Functional considerations for repair include maintenance of oral competence for facilitation of oral intake, containing secretions, articulation, kissing, smiling, and expressing emotion. The lips are essential for phonation of the letters M, B, and P. Aesthetic considerations include symmetry, normal anatomic proportions, presence of a philtrum, normal oral commissures, and the presence of a vermilion-cutaneous white border. Other considerations are the age, general state of health of patients, previous treatment, tissue laxity, and dental status.
Primary repair
The preferred method for reconstruction of most cutaneous tumors of the lip is fusiform excision and primary wound repair. Small defects of the cutaneous lip can be closed with elliptical excision with primary closure. The fusiform excision should be oriented with its long axis parallel to the relaxed skin tension lines if possible ( Fig. 4 ). M-plasty can aid in closure that does not cross aesthetic borders of the lips or into the vermilion.
Mucosal Lip
Labial mucosal advancement flap
Defects involving the vermilion only can be reconstructed with a labial mucosal advancement flap ( Fig. 5 ). Mucosal incisions are made toward the gingivobuccal sulcus, and mucosa is elevated off of the orbicularis oris muscle. The flap has a 2:1 length-to-width ratio, and a back cut is included if needed to allow for advancement of the flap into the defect. A pedicled orbicularis oris flap can be rotated into the base of the defect if muscle was removed with tumor and the mucosal flap does not provide sufficient bulk. A free buccal mucosal flap can be used for coverage of nonvisible portions of the mucosal defect and for coverage of the mucosal donor site.
Central Cutaneous Lip
Advancement flap
Cutaneous lip advancement flaps are most commonly used to reconstruct central cutaneous lip defects. Dissection is in the subcutaneous plane superficial to the orbicularis oris and facial muscles. As the flap is advanced medially, its base often overlaps the oral commissure; this redundancy of skin may require excision. With medial advancement of the flap, the oral commissure may be pulled superiorly or inferiorly. The displacement of the oral commissure may be self-correcting as the natural pulling of the lip musculature causes a corrective adjustment over time ( Fig. 6 ).

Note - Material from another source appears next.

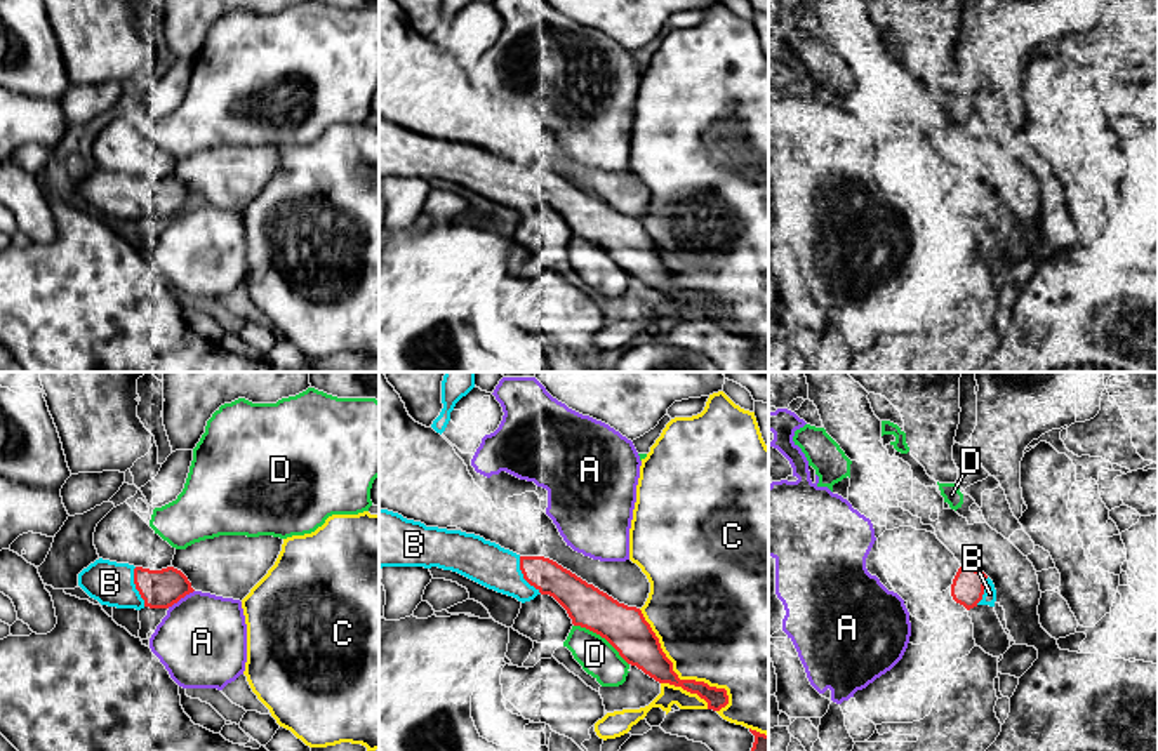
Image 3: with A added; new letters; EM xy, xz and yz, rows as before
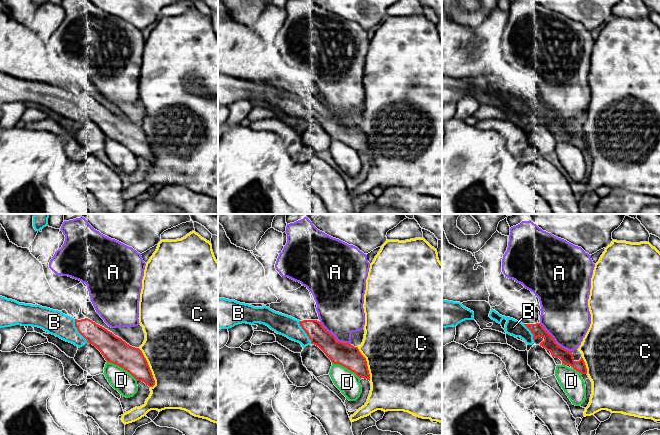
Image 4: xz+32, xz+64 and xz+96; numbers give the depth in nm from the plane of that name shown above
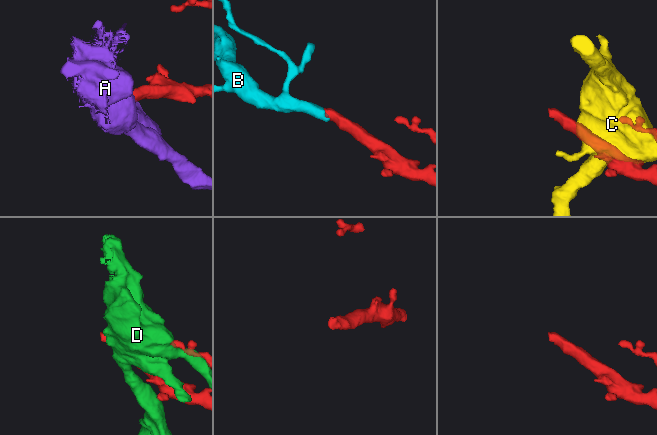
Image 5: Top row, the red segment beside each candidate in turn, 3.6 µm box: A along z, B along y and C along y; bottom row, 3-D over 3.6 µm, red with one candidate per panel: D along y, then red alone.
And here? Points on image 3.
{"B": {"touch": {"in": "xz", "px": [524, 576]}, "thickness_nm": {"red": 160, "other": 200}}, "add": ["B"]}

H-plasty (bilateral unipedicled advancement flaps)
An H-plasty is another option if primary closure or advancement does not provide suitable tissue volume for closure ( Fig. 7 ). For the upper lip, incisions for opposing advancement flaps are made along the vermilion-cutaneous border and immediately below the nasal sill ( Fig. 8 ). For the lower lip, incisions are placed in the vermilion-cutaneous border and the mental crease. The skin of the lip must be dissected off of the underlying orbicularis oris. Removal of a Burrow triangle from the vermilion is usually necessary to prevent excess bunching with approximation of the opposing borders of the two advancement flaps.